Mais les catholiques sont le reflet de la société française : la solidarité internationale est pour beaucoup le cadet de leurs soucis. Cela vaut pour l’institution comme pour les communautés. Compte tenu de l’érosion du nombre de pratiquants, ils sont tentés par le repli. Cela a toujours été un défi ; ça l’est aujourd’hui plus que jamais.

Devant toute cette complexité et certains reculs, comment décidément, espérer ?
Je vois comment des personnes se lèvent, se transforment et transforment leur environnement. C’est source d’émerveillement, d’espérance. Je ne suis pas irénique. Des communautés se sont fracturées et des individus se sont séparés. Nous avons la conviction, comme chrétiens animés par l’Évangile et la Doctrine sociale de l’Église et comme citoyens, que notre devoir est de combler toutes les fissures, toutes les lacunes qui déchirent les sociétés française et internationale. Cela fait longtemps que les organisations de la société civile comme la nôtre disent des choses aux pouvoirs politiques, économiques, mais personne ne nous écoute. Et, ces dernières années, on a même étouffé nos voix. On a vu une réduction progressive de la liberté associative, un rétrécissement de l’espace civique (le contrat d’engagement républicain, la condamnation judiciaire de militants écologistes et de militants engagés dans l’accompagnement des migrants…). Le seul rempart qui demeure, c’est le système judiciaire, les décisions des cours suprêmes. Mais jusqu’à quand ?

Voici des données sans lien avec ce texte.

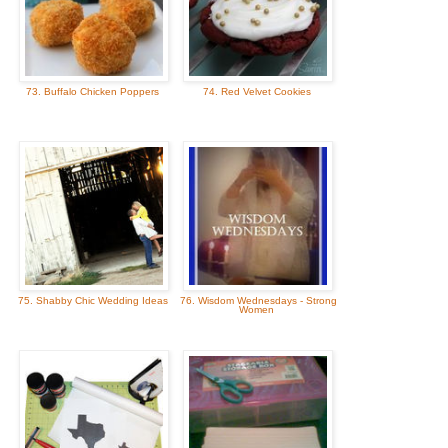
73. Buffalo Chicken Poppers
74. Red Velvet Cookies
75. Shabby Chic Wedding Ideas
76. Wisdom Wednesdays - Strong
Women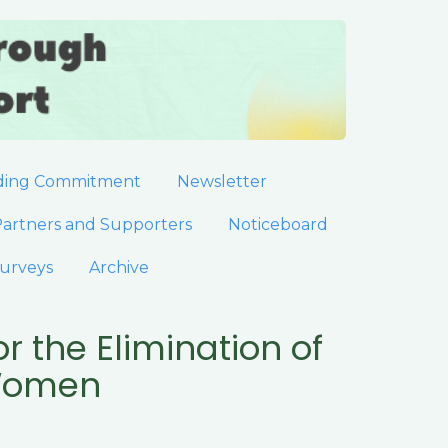
ding Commitment
Newsletter
artners and Supporters
Noticeboard
urveys
Archive
r the Elimination of
 Women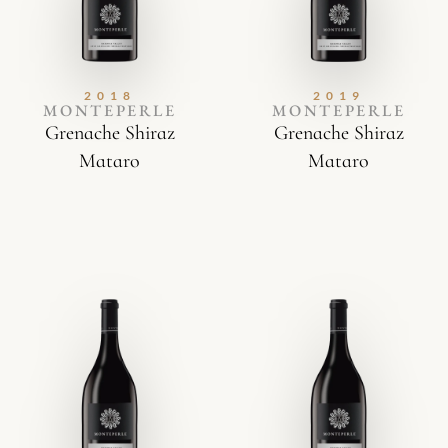
2018
2019
MONTEPERLE
MONTEPERLE
Grenache Shiraz
Grenache Shiraz
Mataro
Mataro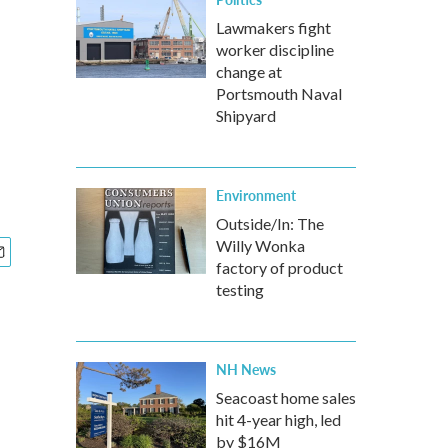
Lawmakers fight
worker discipline
change at
Portsmouth Naval
Shipyard
Environment
Outside/In: The
Willy Wonka
factory of product
testing
NH News
Seacoast home sales
hit 4-year high, led
by $16M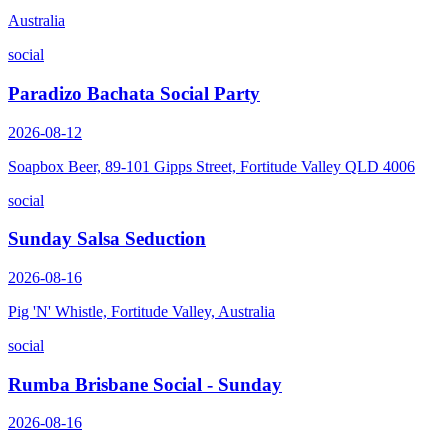
Australia
social
Paradizo Bachata Social Party
2026-08-12
Soapbox Beer, 89-101 Gipps Street, Fortitude Valley QLD 4006
social
Sunday Salsa Seduction
2026-08-16
Pig 'N' Whistle, Fortitude Valley, Australia
social
Rumba Brisbane Social - Sunday
2026-08-16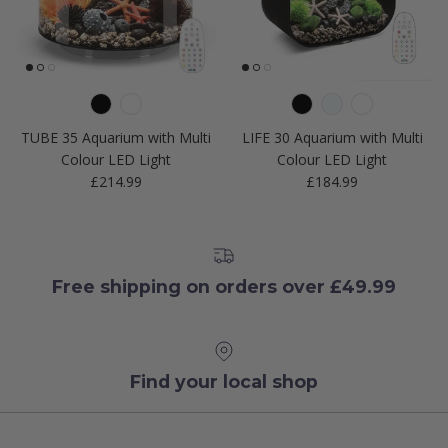
TUBE 35 Aquarium with Multi
LIFE 30 Aquarium with Multi
Colour LED Light
Colour LED Light
Regular price
Regular price
£214.99
£184.99
Free shipping on orders over £49.99
Find your local shop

© Ophélie Chauvin – Sylvie Bukhari-de Pontual

Pourtant, vous ne baissez pas les bras
Je le redis : ce que l’on voit sur le terrain me donne la joie, l’enthousiasme, l’énergie, la confiance et finalement l’espérance. D’autres formes de société sont possibles où les politiques sont au service des personnes et où leurs décisions ne vont pas asservir les individus, ne vont pas aggraver les inégalités, mais au contraire les réduire, ensemble. Un peu partout dans le monde (nous sommes présents dans 72 pays), à travers nos partenaires et sur du très long terme, nous voyons ces transformations, ces femmes et ces hommes se mettre debout.

« Je vous le dis en vérité, toutes les fois que vous avez fait ces choses à l’un de ces plus petits de mes frères, c’est à moi que vous les avez faites » (Matthieu 25,40).